Nine Phillipsburg High School students are interacting with professional artists, photographers, and an architect to expand their knowledge of contemporary art in a class instructed by PHS teacher Bob Jiorle and Jim Toia, director of the community based teaching program at Lafayette. The class is held on Tuesday, Thursday, and Friday from 2-3 p.m. at Lafayette’s Williams Visual Arts Building.

“This class gives students the opportunity to learn about contemporary concepts,” says Toia. “They are learning about the role of artists today and are gaining exposure to opportunities they don’t typically have in a high school setting.”

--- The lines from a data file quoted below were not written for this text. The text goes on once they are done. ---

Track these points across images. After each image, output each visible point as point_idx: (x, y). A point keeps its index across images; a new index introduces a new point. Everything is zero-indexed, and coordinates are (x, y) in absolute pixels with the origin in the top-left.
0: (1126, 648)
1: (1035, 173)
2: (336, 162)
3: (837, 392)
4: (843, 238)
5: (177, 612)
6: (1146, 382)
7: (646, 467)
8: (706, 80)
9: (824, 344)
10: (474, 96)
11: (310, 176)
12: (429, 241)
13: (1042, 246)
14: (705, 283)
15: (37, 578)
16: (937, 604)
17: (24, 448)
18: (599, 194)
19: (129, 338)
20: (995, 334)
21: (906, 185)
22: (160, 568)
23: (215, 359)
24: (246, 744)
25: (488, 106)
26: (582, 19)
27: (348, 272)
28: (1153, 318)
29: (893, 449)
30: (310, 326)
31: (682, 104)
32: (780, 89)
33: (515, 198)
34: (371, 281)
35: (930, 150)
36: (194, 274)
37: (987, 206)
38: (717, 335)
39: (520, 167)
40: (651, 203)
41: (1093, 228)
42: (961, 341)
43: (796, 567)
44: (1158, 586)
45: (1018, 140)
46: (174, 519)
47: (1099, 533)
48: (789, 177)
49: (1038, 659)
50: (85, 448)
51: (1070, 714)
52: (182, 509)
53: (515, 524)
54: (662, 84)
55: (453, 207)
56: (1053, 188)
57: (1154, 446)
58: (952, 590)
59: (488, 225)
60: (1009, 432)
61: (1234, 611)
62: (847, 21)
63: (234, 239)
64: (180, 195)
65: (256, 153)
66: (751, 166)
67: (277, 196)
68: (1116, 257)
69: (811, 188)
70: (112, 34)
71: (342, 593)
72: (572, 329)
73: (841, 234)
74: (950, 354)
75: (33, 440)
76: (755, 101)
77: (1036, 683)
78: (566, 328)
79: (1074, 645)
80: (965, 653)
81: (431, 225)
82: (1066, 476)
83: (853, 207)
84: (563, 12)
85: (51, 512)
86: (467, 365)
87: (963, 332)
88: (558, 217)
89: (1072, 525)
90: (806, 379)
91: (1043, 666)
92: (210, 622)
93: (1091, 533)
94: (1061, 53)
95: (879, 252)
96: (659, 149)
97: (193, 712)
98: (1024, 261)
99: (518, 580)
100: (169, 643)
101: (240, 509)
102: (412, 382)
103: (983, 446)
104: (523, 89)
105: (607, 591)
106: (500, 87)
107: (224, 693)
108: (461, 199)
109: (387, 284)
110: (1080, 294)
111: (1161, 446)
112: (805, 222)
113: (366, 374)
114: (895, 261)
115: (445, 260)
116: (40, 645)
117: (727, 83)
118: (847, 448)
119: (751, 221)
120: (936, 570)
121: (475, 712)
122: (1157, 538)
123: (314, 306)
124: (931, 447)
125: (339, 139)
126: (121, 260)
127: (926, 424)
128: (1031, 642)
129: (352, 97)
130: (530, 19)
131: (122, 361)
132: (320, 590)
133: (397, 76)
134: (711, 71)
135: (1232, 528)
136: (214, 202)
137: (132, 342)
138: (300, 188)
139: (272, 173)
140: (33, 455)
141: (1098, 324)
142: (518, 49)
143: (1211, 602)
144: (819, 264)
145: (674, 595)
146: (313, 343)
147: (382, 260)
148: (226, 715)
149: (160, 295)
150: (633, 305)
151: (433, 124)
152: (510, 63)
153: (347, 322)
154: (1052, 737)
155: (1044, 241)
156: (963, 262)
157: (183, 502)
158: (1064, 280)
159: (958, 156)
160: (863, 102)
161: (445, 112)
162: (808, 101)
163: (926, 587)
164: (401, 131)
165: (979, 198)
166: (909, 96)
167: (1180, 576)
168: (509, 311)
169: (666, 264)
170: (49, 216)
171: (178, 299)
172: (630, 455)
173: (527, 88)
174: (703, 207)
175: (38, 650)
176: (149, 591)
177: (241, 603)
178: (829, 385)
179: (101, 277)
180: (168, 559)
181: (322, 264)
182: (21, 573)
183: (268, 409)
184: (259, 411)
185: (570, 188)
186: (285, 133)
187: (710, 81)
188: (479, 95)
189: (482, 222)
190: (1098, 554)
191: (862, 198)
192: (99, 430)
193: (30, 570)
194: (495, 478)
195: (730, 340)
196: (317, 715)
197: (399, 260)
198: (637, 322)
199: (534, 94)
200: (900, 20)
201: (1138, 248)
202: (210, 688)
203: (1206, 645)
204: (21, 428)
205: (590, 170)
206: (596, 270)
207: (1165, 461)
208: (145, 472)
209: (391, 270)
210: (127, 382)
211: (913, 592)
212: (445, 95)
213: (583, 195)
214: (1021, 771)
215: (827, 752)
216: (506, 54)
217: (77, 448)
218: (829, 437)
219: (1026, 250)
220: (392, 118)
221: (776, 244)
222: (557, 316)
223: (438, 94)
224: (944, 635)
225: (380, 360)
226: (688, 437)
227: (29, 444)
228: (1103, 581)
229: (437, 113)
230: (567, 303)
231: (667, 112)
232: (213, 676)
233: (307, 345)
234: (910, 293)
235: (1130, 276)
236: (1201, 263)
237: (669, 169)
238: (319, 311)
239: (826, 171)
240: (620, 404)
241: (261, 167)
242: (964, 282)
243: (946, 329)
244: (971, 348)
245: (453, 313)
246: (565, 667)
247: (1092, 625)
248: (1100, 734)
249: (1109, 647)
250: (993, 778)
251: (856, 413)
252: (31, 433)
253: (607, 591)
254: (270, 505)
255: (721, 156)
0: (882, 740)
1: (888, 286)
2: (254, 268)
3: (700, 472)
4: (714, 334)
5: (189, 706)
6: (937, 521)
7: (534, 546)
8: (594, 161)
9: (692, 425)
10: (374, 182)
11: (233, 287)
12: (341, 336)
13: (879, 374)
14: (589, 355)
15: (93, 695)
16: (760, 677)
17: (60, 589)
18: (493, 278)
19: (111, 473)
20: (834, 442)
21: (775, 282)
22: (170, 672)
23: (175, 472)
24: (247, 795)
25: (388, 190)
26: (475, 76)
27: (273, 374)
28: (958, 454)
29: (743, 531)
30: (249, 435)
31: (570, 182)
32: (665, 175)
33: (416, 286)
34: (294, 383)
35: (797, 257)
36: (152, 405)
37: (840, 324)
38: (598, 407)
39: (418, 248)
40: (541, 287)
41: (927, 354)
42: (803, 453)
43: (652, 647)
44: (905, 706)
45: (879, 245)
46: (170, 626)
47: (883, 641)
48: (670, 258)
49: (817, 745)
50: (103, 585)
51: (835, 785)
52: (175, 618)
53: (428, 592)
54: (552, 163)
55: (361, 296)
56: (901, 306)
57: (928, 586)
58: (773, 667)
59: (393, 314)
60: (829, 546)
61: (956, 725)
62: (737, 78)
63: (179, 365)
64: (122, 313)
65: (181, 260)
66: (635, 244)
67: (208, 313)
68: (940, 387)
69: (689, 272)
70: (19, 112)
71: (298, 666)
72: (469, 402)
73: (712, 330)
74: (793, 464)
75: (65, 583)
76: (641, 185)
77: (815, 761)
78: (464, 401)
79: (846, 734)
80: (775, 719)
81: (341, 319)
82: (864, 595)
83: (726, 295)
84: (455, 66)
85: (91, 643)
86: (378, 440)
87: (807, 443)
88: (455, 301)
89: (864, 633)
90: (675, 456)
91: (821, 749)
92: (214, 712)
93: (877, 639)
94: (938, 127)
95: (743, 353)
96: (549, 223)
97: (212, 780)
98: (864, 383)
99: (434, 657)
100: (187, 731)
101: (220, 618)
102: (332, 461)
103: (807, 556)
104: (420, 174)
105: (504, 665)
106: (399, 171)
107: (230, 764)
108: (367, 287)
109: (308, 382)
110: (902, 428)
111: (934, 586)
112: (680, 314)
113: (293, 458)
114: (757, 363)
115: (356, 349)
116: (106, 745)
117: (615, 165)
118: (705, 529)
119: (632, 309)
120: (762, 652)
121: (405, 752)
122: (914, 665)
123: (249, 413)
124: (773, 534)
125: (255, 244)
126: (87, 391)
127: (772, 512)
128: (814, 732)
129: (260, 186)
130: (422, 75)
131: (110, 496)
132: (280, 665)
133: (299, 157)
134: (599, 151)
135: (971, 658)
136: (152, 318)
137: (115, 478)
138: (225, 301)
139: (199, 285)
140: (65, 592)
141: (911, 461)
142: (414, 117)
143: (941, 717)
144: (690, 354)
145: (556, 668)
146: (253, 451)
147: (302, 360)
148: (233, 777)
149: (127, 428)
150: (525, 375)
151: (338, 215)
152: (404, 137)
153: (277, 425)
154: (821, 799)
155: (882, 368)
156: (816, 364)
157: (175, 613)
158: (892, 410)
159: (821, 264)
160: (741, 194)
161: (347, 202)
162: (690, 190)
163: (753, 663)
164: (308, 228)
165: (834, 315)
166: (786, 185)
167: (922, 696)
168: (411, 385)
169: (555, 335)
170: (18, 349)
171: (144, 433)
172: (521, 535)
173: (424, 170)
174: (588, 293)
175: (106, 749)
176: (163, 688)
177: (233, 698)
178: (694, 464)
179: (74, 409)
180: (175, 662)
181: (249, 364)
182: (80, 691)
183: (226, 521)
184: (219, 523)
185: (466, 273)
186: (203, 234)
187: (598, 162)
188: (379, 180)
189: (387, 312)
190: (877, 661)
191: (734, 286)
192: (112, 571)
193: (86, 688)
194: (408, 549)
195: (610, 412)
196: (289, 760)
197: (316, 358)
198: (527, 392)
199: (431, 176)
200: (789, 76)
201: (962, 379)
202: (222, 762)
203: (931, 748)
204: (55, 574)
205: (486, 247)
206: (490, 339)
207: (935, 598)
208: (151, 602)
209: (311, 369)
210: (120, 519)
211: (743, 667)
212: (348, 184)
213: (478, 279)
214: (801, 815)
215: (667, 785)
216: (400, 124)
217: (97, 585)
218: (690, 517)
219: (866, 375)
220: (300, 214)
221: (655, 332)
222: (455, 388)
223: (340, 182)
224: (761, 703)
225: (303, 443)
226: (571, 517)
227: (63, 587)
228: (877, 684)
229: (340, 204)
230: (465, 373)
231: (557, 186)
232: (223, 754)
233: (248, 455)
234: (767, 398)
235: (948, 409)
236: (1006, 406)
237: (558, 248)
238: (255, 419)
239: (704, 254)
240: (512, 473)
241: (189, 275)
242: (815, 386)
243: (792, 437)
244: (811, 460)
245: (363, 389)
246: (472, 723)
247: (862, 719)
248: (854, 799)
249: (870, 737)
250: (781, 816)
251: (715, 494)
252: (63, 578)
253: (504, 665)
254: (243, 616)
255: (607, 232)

Such opportunities include interacting with visiting artists like Ray Charles White, a photographer from New York City, who worked with Ansel Adams as a teen. White recently staged an exhibition at the Center and held workshops to help students develop their technique.

Participants will soon collaborate with the designer of the Williams Visual Arts Building, Joe Biondo, to build an experimental temporary wall. The students will also head to New York to view a number of exhibitions.

“You can’t imagine what this program does for our kids,” says Jiorle. “Students have the opportunity to work in a state-of-the-art building and are certainly enriched by the teaching. They are learning what it is like to carry out a project from beginning to end. It has been of tremendous value. The students love the program, and I just can’t say enough about it.”

Since the class goes hand-in-hand with the gallery exhibition schedule, students can always expect a fresh perspective.

“The class goes outside the traditional teaching methodology and helps students get new ideas on how to make art,” Toia explains. “By examining different works and talking to artists, students find the art is not as far removed or as difficult as they initially thought.”

The program also helps the students cultivate a greater “art vocabulary” and gives them a chance to interact with Lafayette students, helping them feel more comfortable on a college campus.

“To be exposed to art on this level as a teen gives the students a step up at college interviews and provides a broad insight on available avenues in the art world,” says Toia.

Made up of sophomores, juniors, and seniors, the class roster includes Wendy Bossard, Rachel Case, Hollie Cummings, Andrew Eisenberg, Rachael Ferrara, Randi Sisko, Jen Stickel, Lindsey Tibbott, and Jeremy Wilson.

To be considered for the class, students must either receive a recommendation or present a portfolio of work. The high school art department then decides on the year’s contingent.

The Williams Visual Arts Building also is open to the community every Thursday from 7-10 p.m. for an open studio drawing session. On a monthly basis, meet-the-artist programs are held, and visiting artists offer lectures and workshops for the public.